— TASK INPUTS —
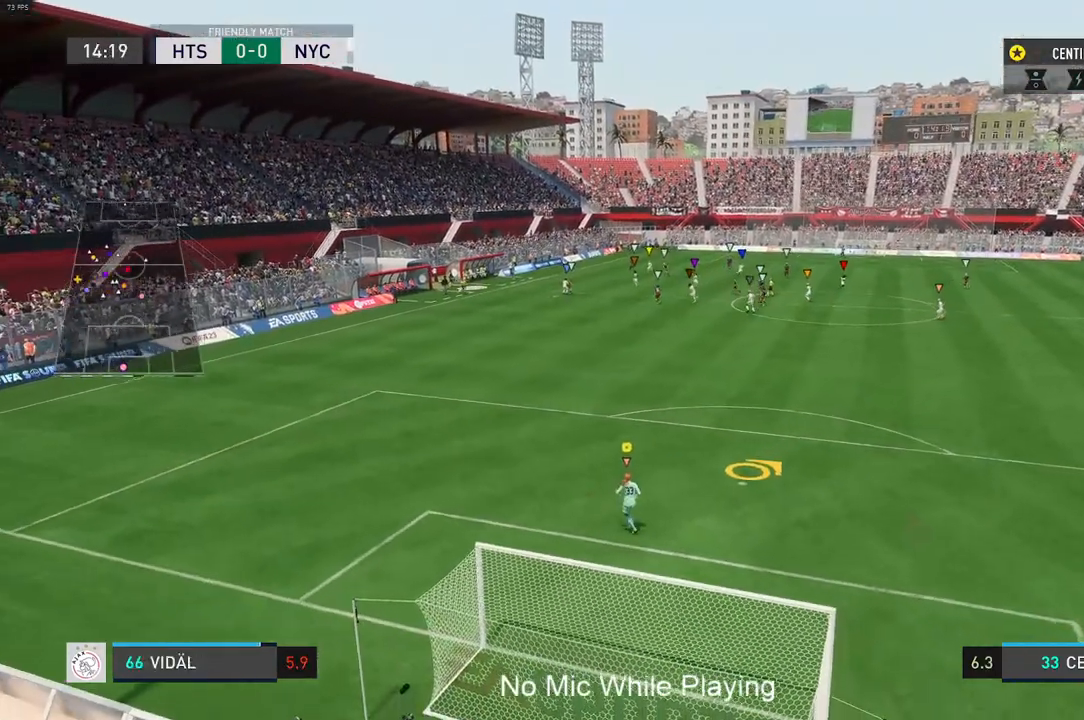
{"buttons": [], "left_stick": "center", "right_stick": "center", "events": []}
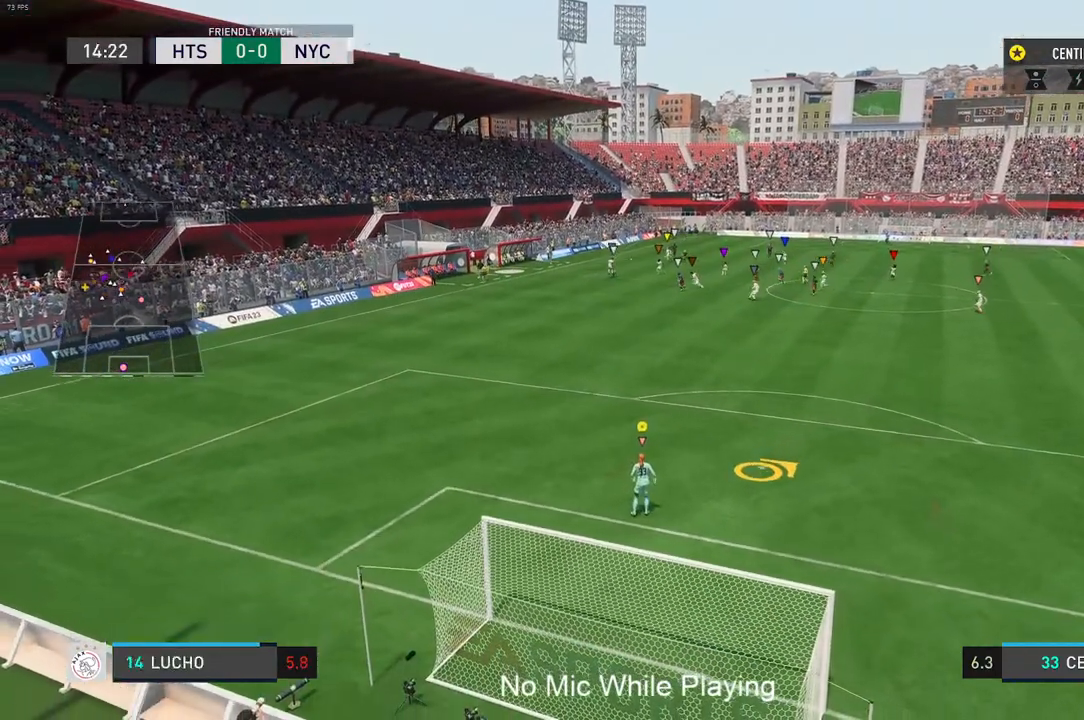
{"buttons": [], "left_stick": "center", "right_stick": "center", "events": []}
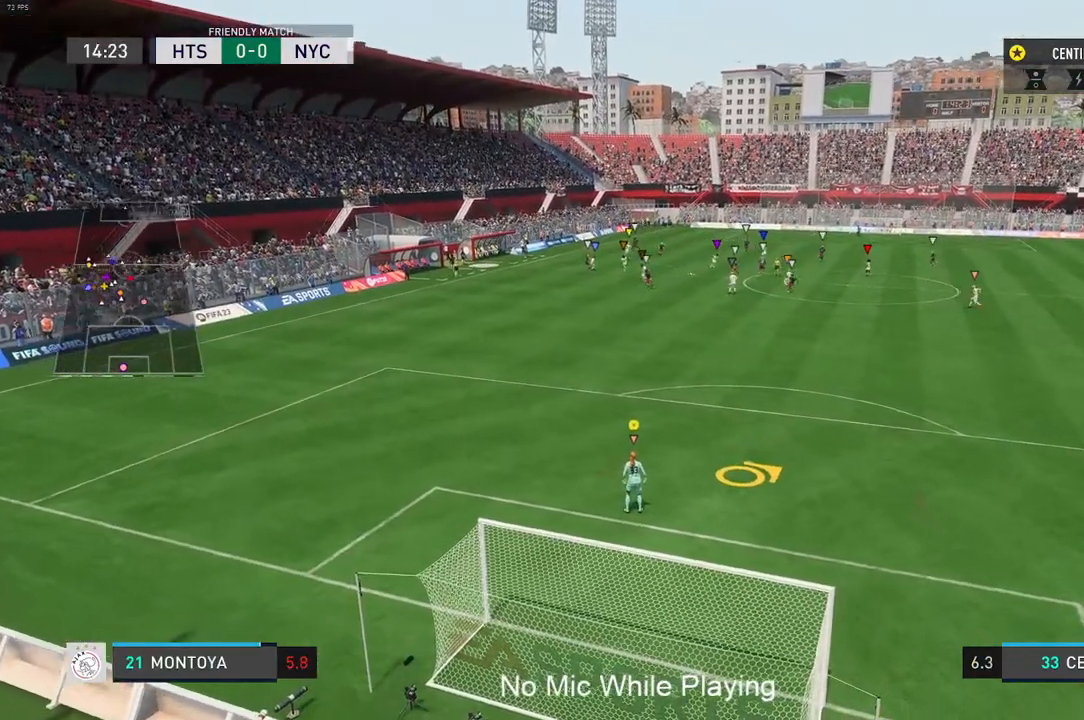
{"buttons": [], "left_stick": "center", "right_stick": "center", "events": []}
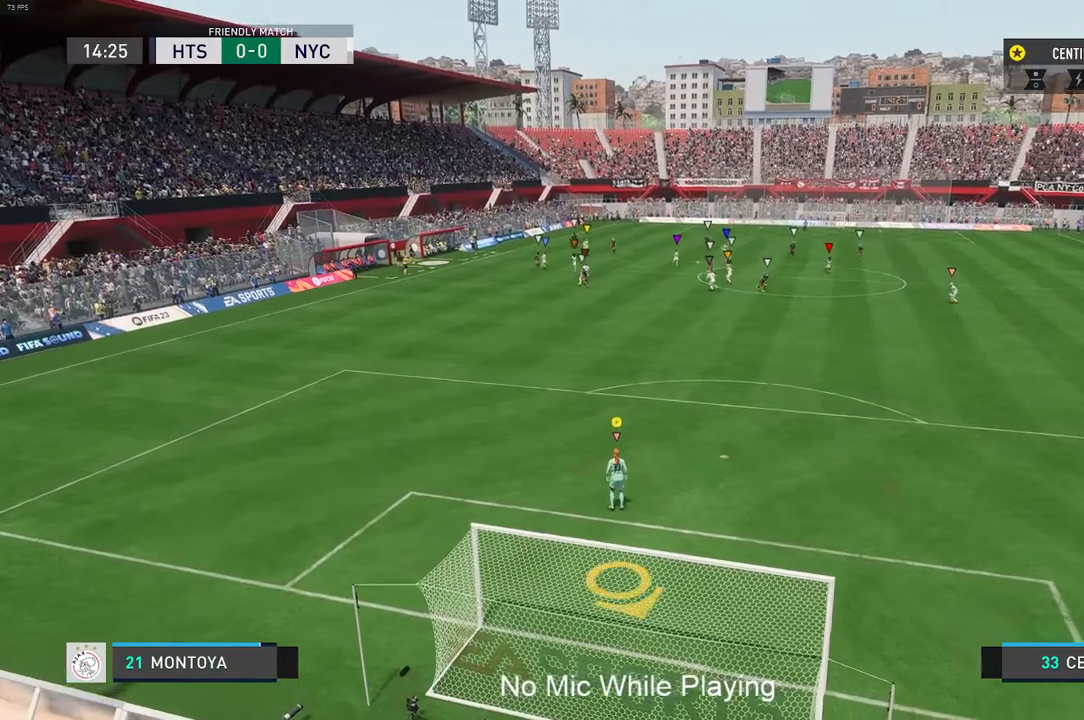
{"buttons": [], "left_stick": "down", "right_stick": "center", "events": [[483, "left_stick", "down"]]}
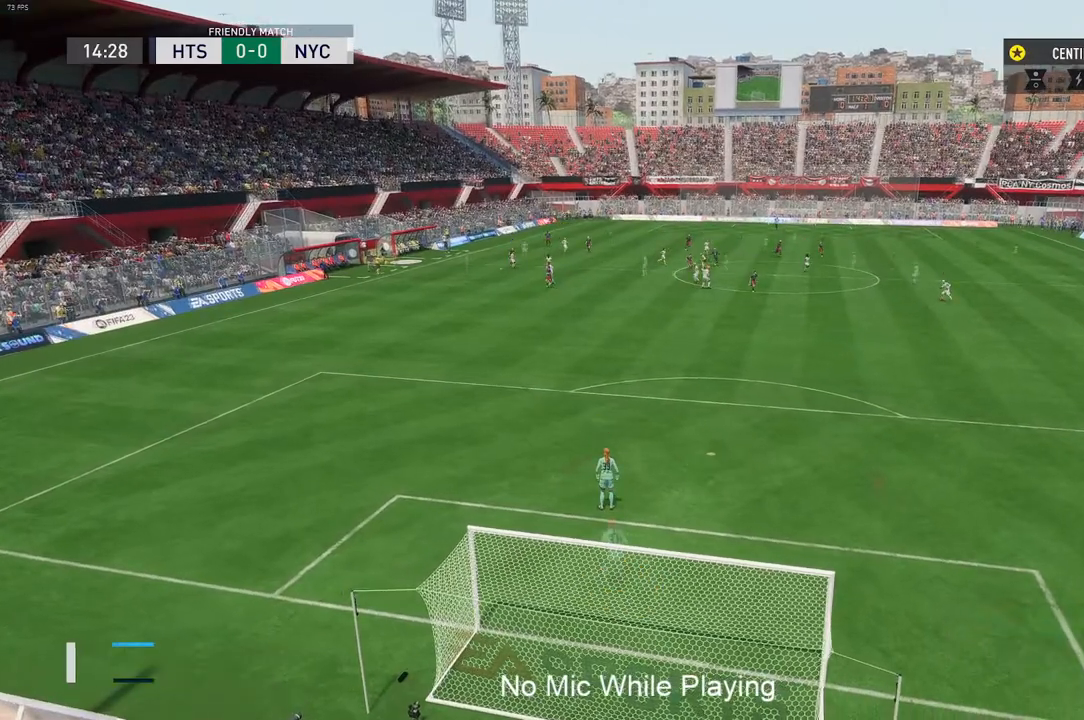
{"buttons": [], "left_stick": "center", "right_stick": "center", "events": [[250, "left_stick", "center"]]}
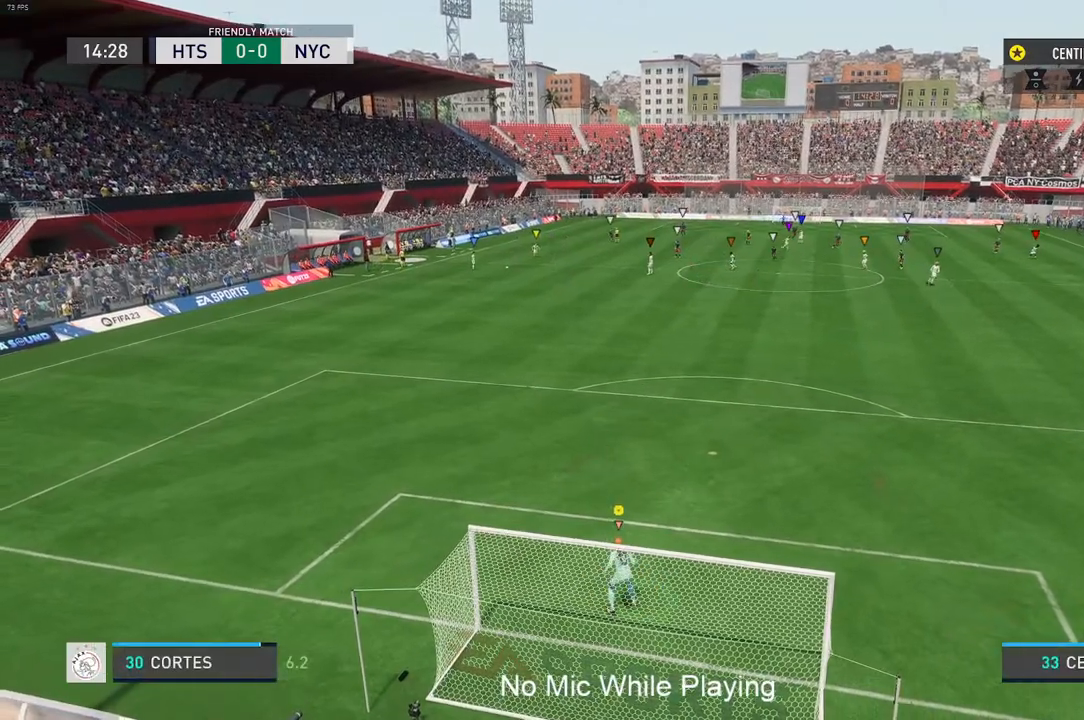
{"buttons": ["L2"], "left_stick": "up-right", "right_stick": "center", "events": [[233, "left_stick", "up-right"], [433, "L2", "down"]]}
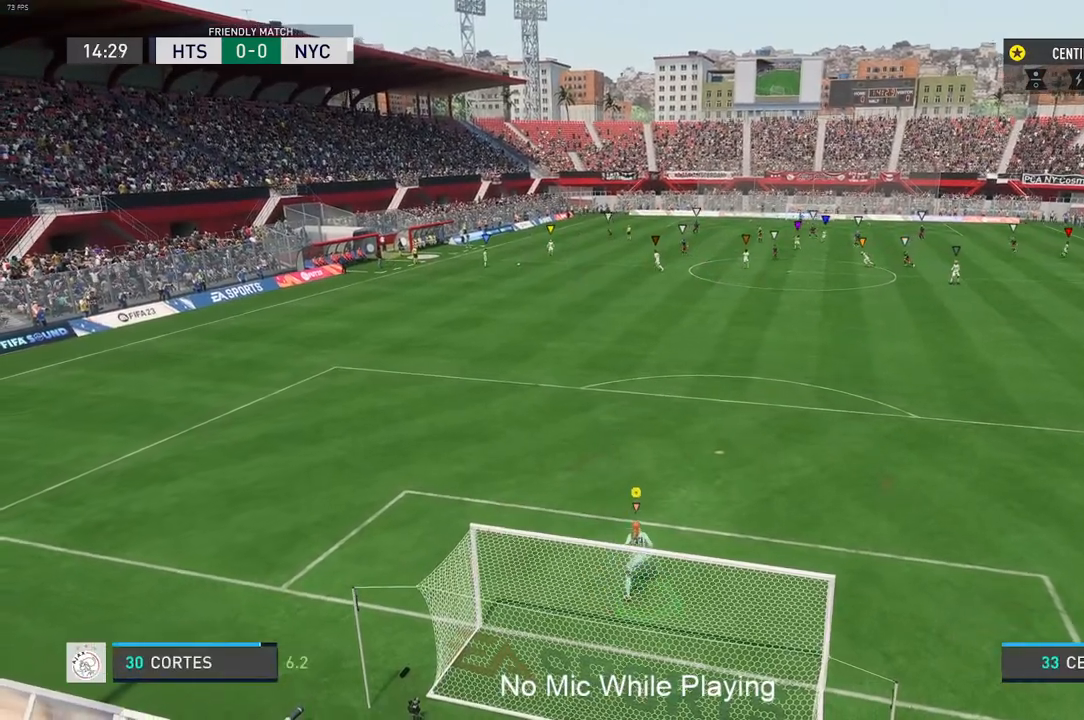
{"buttons": [], "left_stick": "up", "right_stick": "center", "events": [[50, "L2", "up"], [183, "L2", "down"], [350, "left_stick", "up"], [433, "L2", "up"]]}
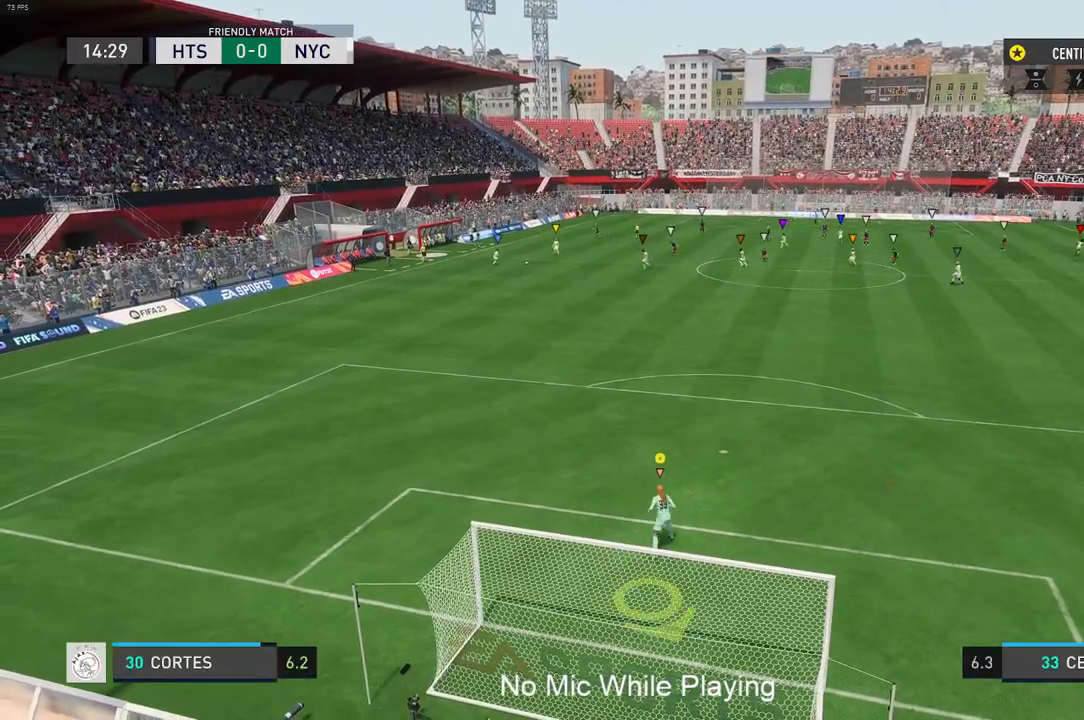
{"buttons": [], "left_stick": "center", "right_stick": "center", "events": [[217, "left_stick", "center"]]}
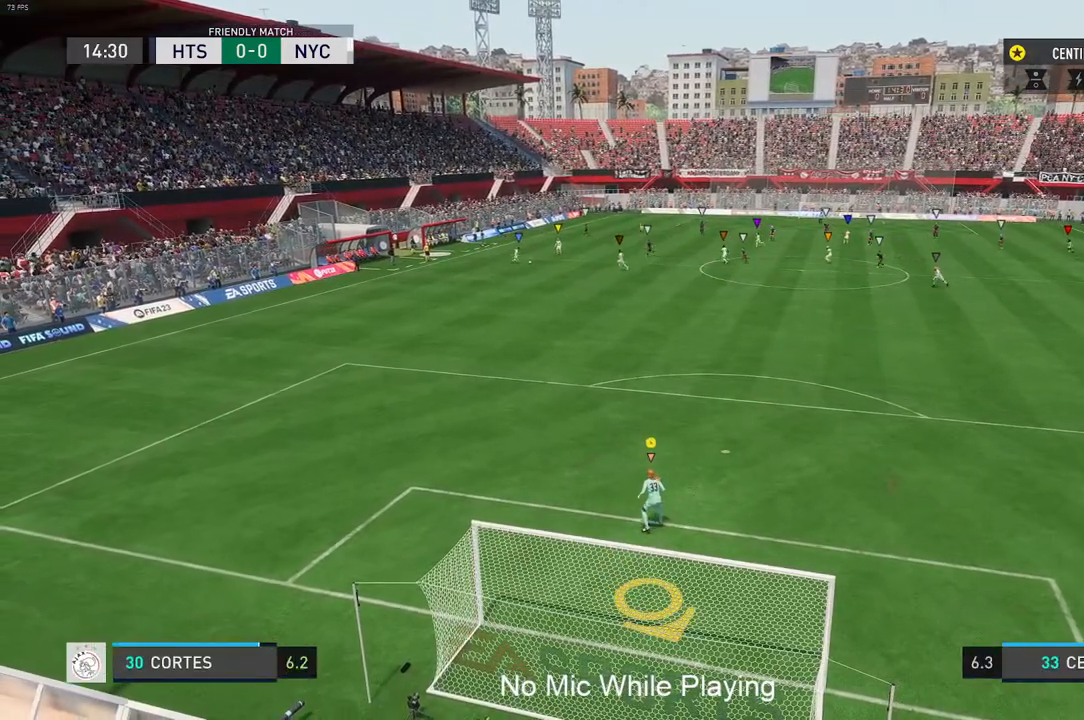
{"buttons": ["L2"], "left_stick": "up-right", "right_stick": "center", "events": [[50, "left_stick", "up"], [117, "left_stick", "up-right"], [333, "R2", "down"], [433, "L2", "down"], [433, "R2", "up"]]}
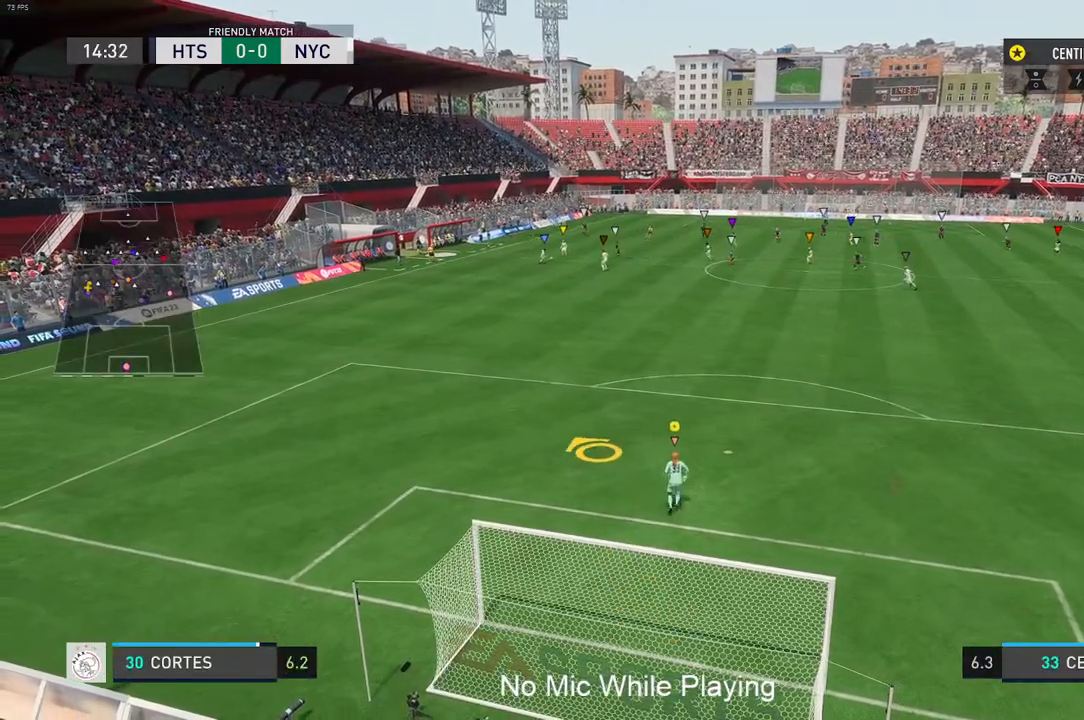
{"buttons": [], "left_stick": "center", "right_stick": "center", "events": [[17, "L2", "up"], [17, "left_stick", "center"]]}
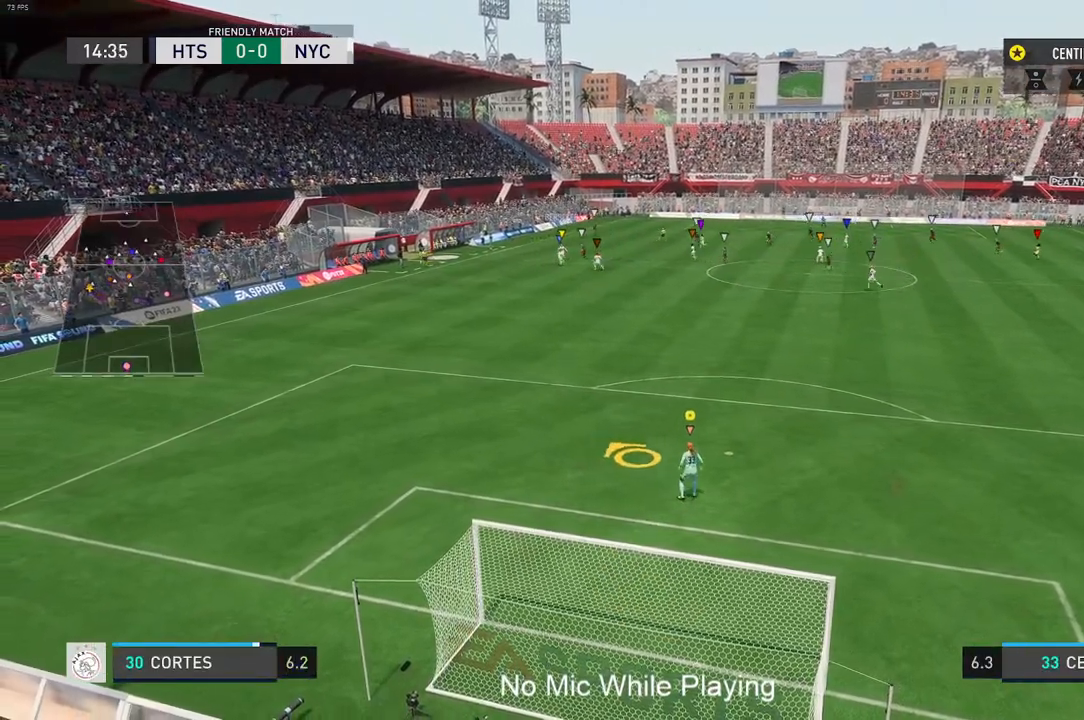
{"buttons": [], "left_stick": "center", "right_stick": "center", "events": []}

— WHAT TO DO —
If a line holds the string "down", it counts; please state how many such lines there are in the data, with nothing more.

— SOLUTION —
4